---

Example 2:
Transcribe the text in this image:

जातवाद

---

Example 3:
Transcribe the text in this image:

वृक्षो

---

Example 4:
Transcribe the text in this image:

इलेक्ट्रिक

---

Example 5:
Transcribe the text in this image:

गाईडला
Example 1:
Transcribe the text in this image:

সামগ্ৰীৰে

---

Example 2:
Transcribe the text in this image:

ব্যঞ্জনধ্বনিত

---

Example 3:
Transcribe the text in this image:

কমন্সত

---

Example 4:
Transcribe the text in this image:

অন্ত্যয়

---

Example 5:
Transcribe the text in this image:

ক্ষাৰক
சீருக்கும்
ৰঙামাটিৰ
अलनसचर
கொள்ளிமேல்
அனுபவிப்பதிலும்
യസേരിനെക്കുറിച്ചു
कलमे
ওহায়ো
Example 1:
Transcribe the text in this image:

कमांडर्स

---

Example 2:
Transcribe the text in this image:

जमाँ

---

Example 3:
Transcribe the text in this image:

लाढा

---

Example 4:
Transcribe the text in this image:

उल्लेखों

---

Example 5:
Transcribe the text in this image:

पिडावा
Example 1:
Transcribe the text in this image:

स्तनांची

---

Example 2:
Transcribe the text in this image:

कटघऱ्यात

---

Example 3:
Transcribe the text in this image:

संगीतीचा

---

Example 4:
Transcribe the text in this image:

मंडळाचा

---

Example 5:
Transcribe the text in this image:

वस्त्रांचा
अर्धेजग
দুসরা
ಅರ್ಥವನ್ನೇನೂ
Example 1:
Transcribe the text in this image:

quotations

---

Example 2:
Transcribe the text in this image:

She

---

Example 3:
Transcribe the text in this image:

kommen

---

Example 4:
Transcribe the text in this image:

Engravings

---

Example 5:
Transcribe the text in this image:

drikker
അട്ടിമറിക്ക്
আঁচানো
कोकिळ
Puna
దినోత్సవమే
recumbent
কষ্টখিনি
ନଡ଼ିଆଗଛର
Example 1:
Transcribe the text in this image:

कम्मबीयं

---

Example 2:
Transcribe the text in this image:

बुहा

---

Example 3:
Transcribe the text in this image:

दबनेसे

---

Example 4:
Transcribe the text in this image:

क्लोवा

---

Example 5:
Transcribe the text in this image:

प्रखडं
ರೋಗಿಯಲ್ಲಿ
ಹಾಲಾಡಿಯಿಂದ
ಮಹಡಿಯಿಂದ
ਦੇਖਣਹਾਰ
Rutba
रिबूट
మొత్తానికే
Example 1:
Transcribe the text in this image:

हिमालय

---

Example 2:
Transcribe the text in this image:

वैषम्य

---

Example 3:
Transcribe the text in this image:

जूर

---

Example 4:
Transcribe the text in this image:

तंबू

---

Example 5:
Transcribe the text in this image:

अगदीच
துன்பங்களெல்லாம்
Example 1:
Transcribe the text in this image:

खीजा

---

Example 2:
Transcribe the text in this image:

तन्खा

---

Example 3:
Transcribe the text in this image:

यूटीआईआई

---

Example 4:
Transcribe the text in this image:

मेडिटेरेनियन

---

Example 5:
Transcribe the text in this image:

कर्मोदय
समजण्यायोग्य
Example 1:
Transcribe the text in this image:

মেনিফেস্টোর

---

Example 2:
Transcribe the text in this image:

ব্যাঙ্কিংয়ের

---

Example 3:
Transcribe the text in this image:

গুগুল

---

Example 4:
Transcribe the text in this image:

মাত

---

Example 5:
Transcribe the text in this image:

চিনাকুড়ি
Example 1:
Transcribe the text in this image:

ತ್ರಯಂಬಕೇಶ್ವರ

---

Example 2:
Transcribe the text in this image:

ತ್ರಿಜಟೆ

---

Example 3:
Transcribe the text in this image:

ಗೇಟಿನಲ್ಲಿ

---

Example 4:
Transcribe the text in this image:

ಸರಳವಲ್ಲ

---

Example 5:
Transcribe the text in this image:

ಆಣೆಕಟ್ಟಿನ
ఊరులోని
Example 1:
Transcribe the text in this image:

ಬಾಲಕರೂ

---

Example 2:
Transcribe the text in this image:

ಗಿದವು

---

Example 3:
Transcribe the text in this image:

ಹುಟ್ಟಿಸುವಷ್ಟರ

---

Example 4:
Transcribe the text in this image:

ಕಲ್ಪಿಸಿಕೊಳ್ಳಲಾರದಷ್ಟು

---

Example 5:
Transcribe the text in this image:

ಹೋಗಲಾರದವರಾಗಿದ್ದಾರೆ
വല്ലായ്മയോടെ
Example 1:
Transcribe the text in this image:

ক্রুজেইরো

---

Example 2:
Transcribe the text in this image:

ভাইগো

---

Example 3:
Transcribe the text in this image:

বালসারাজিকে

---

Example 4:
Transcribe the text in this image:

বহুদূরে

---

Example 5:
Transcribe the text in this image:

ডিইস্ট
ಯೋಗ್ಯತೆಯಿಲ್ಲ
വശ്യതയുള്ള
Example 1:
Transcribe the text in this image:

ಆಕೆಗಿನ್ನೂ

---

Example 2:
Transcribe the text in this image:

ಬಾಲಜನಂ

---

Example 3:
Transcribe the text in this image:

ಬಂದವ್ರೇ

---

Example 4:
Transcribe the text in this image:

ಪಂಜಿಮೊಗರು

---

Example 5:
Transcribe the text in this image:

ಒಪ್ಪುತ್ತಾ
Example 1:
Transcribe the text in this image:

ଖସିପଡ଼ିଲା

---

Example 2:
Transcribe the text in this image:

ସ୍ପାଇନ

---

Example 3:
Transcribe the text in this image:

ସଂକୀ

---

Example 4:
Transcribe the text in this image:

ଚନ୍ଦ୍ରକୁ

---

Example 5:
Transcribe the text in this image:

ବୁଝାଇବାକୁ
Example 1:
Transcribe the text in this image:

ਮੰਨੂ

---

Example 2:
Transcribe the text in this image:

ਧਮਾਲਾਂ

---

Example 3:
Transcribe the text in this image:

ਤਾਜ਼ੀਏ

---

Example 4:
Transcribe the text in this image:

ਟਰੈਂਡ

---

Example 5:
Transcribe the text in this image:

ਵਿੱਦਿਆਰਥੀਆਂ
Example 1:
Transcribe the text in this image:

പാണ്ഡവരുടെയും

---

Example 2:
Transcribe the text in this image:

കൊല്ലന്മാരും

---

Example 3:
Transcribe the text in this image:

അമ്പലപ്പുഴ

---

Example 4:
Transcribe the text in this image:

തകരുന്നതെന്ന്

++++++++

• _EXERCISE_
I'd like the records returned exactly as they were written, please.

• _TASK OUTPUT_
---

Example 2:
Transcribe the text in this image:

जातवाद

---

Example 3:
Transcribe the text in this image:

वृक्षो

---

Example 4:
Transcribe the text in this image:

इलेक्ट्रिक

---

Example 5:
Transcribe the text in this image:

गाईडला
Example 1:
Transcribe the text in this image:

সামগ্ৰীৰে

---

Example 2:
Transcribe the text in this image:

ব্যঞ্জনধ্বনিত

---

Example 3:
Transcribe the text in this image:

কমন্সত

---

Example 4:
Transcribe the text in this image:

অন্ত্যয়

---

Example 5:
Transcribe the text in this image:

ক্ষাৰক
சீருக்கும்
ৰঙামাটিৰ
अलनसचर
கொள்ளிமேல்
அனுபவிப்பதிலும்
യസേരിനെക്കുറിച്ചു
कलमे
ওহায়ো
Example 1:
Transcribe the text in this image:

कमांडर्स

---

Example 2:
Transcribe the text in this image:

जमाँ

---

Example 3:
Transcribe the text in this image:

लाढा

---

Example 4:
Transcribe the text in this image:

उल्लेखों

---

Example 5:
Transcribe the text in this image:

पिडावा
Example 1:
Transcribe the text in this image:

स्तनांची

---

Example 2:
Transcribe the text in this image:

कटघऱ्यात

---

Example 3:
Transcribe the text in this image:

संगीतीचा

---

Example 4:
Transcribe the text in this image:

मंडळाचा

---

Example 5:
Transcribe the text in this image:

वस्त्रांचा
अर्धेजग
দুসরা
ಅರ್ಥವನ್ನೇನೂ
Example 1:
Transcribe the text in this image:

quotations

---

Example 2:
Transcribe the text in this image:

She

---

Example 3:
Transcribe the text in this image:

kommen

---

Example 4:
Transcribe the text in this image:

Engravings

---

Example 5:
Transcribe the text in this image:

drikker
അട്ടിമറിക്ക്
আঁচানো
कोकिळ
Puna
దినోత్సవమే
recumbent
কষ্টখিনি
ନଡ଼ିଆଗଛର
Example 1:
Transcribe the text in this image:

कम्मबीयं

---

Example 2:
Transcribe the text in this image:

बुहा

---

Example 3:
Transcribe the text in this image:

दबनेसे

---

Example 4:
Transcribe the text in this image:

क्लोवा

---

Example 5:
Transcribe the text in this image:

प्रखडं
ರೋಗಿಯಲ್ಲಿ
ಹಾಲಾಡಿಯಿಂದ
ಮಹಡಿಯಿಂದ
ਦੇਖਣਹਾਰ
Rutba
रिबूट
మొత్తానికే
Example 1:
Transcribe the text in this image:

हिमालय

---

Example 2:
Transcribe the text in this image:

वैषम्य

---

Example 3:
Transcribe the text in this image:

जूर

---

Example 4:
Transcribe the text in this image:

तंबू

---

Example 5:
Transcribe the text in this image:

अगदीच
துன்பங்களெல்லாம்
Example 1:
Transcribe the text in this image:

खीजा

---

Example 2:
Transcribe the text in this image:

तन्खा

---

Example 3:
Transcribe the text in this image:

यूटीआईआई

---

Example 4:
Transcribe the text in this image:

मेडिटेरेनियन

---

Example 5:
Transcribe the text in this image:

कर्मोदय
समजण्यायोग्य
Example 1:
Transcribe the text in this image:

মেনিফেস্টোর

---

Example 2:
Transcribe the text in this image:

ব্যাঙ্কিংয়ের

---

Example 3:
Transcribe the text in this image:

গুগুল

---

Example 4:
Transcribe the text in this image:

মাত

---

Example 5:
Transcribe the text in this image:

চিনাকুড়ি
Example 1:
Transcribe the text in this image:

ತ್ರಯಂಬಕೇಶ್ವರ

---

Example 2:
Transcribe the text in this image:

ತ್ರಿಜಟೆ

---

Example 3:
Transcribe the text in this image:

ಗೇಟಿನಲ್ಲಿ

---

Example 4:
Transcribe the text in this image:

ಸರಳವಲ್ಲ

---

Example 5:
Transcribe the text in this image:

ಆಣೆಕಟ್ಟಿನ
ఊరులోని
Example 1:
Transcribe the text in this image:

ಬಾಲಕರೂ

---

Example 2:
Transcribe the text in this image:

ಗಿದವು

---

Example 3:
Transcribe the text in this image:

ಹುಟ್ಟಿಸುವಷ್ಟರ

---

Example 4:
Transcribe the text in this image:

ಕಲ್ಪಿಸಿಕೊಳ್ಳಲಾರದಷ್ಟು

---

Example 5:
Transcribe the text in this image:

ಹೋಗಲಾರದವರಾಗಿದ್ದಾರೆ
വല്ലായ്മയോടെ
Example 1:
Transcribe the text in this image:

ক্রুজেইরো

---

Example 2:
Transcribe the text in this image:

ভাইগো

---

Example 3:
Transcribe the text in this image:

বালসারাজিকে

---

Example 4:
Transcribe the text in this image:

বহুদূরে

---

Example 5:
Transcribe the text in this image:

ডিইস্ট
ಯೋಗ್ಯತೆಯಿಲ್ಲ
വശ്യതയുള്ള
Example 1:
Transcribe the text in this image:

ಆಕೆಗಿನ್ನೂ

---

Example 2:
Transcribe the text in this image:

ಬಾಲಜನಂ

---

Example 3:
Transcribe the text in this image:

ಬಂದವ್ರೇ

---

Example 4:
Transcribe the text in this image:

ಪಂಜಿಮೊಗರು

---

Example 5:
Transcribe the text in this image:

ಒಪ್ಪುತ್ತಾ
Example 1:
Transcribe the text in this image:

ଖସିପଡ଼ିଲା

---

Example 2:
Transcribe the text in this image:

ସ୍ପାଇନ

---

Example 3:
Transcribe the text in this image:

ସଂକୀ

---

Example 4:
Transcribe the text in this image:

ଚନ୍ଦ୍ରକୁ

---

Example 5:
Transcribe the text in this image:

ବୁଝାଇବାକୁ
Example 1:
Transcribe the text in this image:

ਮੰਨੂ

---

Example 2:
Transcribe the text in this image:

ਧਮਾਲਾਂ

---

Example 3:
Transcribe the text in this image:

ਤਾਜ਼ੀਏ

---

Example 4:
Transcribe the text in this image:

ਟਰੈਂਡ

---

Example 5:
Transcribe the text in this image:

ਵਿੱਦਿਆਰਥੀਆਂ
Example 1:
Transcribe the text in this image:

പാണ്ഡവരുടെയും

---

Example 2:
Transcribe the text in this image:

കൊല്ലന്മാരും

---

Example 3:
Transcribe the text in this image:

അമ്പലപ്പുഴ

---

Example 4:
Transcribe the text in this image:

തകരുന്നതെന്ന്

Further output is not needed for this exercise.